Dott. Armando Boccieri
RECONSTRUCTING THE NOSE WITH THE EAR

Reconstructive rhinoplasty often entails the use of grafts for structural deficiencies caused by malformation, trauma or previous operations.
Despite the positive results found in the most recent literature for certain alloplastic grafts, the major case studies all recognize the complete reliability of cartilage grafts in rebuilding the nasal pyramid. Such grafts are in fact known to be easy to shape as well as resistant to infection and resorption. Cartilage from the nasal septum, the ear and the rib can all be used in that order of preference. In the case of reconstructive rhinoplasty, however, septal cartilage is often not available or insufficient to fill all the gaps. At the same time, the use of rib cartilage can prove more complex and presents greater possibility of discomfort in the donor region. The use of grafts of auricular cartilage, mostly from the concha, has thus become increasingly popular with surgeons in recent years. Ease of removal, the absolute absence of deformity and visible scars in the donor region, and the large amount of tissue available are unquestionably the fundamental reasons for this preference. The auricular concha can be harvested on both sides, is easy to shape, and can provide grafts for reconstruction of the various anatomical subunits of the nasal pyramid.

The removal of cartilage from the concha can be carried out by means of a retroauricular incision so as to leave no visible mark. It should be stressed that painstaking preoperative analysis of the patient’s structural deficiencies is essential in every case of nasal reconstruction. This analysis can become still more precise during an operation using the open approach, which makes the problems involved directly visible.
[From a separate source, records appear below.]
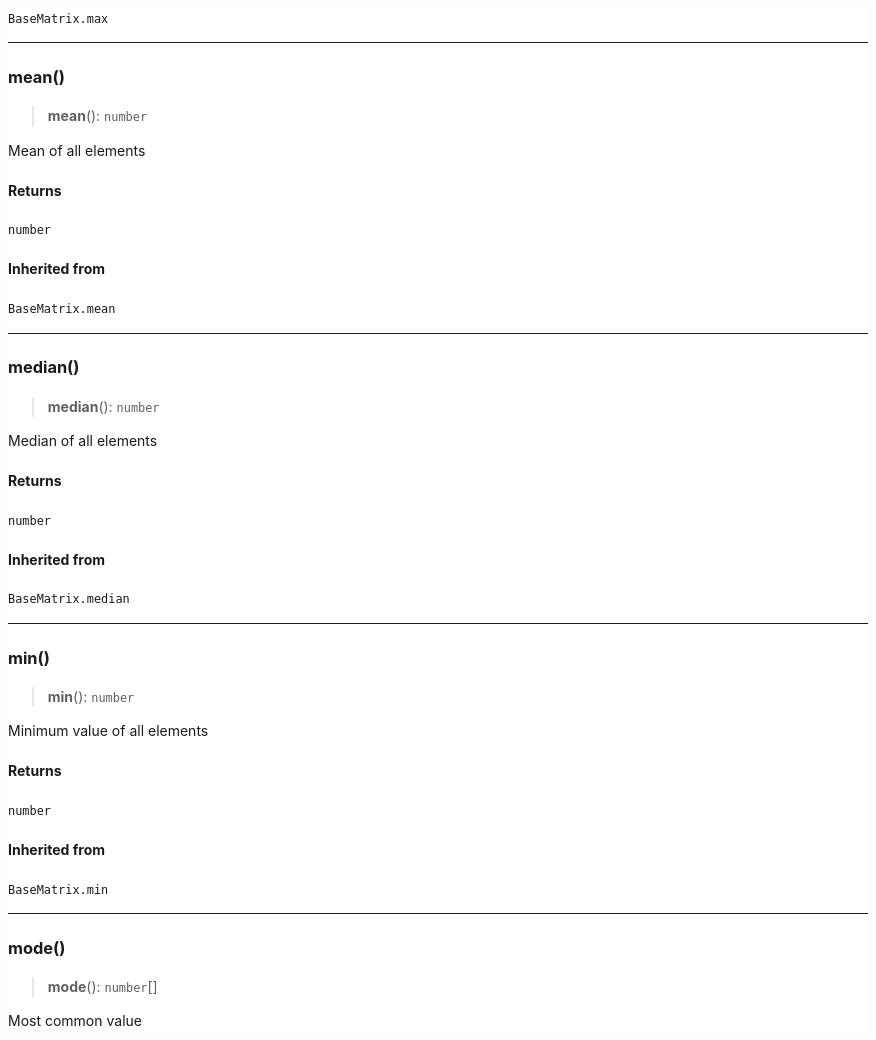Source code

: `BaseMatrix.max`

---

### mean()

> **mean**(): `number`

Mean of all elements

#### Returns

`number`

#### Inherited from

`BaseMatrix.mean`

---

### median()

> **median**(): `number`

Median of all elements

#### Returns

`number`

#### Inherited from

`BaseMatrix.median`

---

### min()

> **min**(): `number`

Minimum value of all elements

#### Returns

`number`

#### Inherited from

`BaseMatrix.min`

---

### mode()

> **mode**(): `number`[]

Most common value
The harvesting of auricular cartilage should be carried out in this perspective with a view to precise reconstruction of the missing or weakened anatomical structures.


Left: the ear before removal. Centre: the boundaries of the piece of cartilage to be removed. Right: after removal. The ear remains absolutely identical.

For further details, readers are referred to my article ‘The Conchal Cartilage Graft in Nasal Reconstruction’, Journal of Plastic Reconstructive Aesthetic Surgery, 2007, 60(2), pp. 188–94.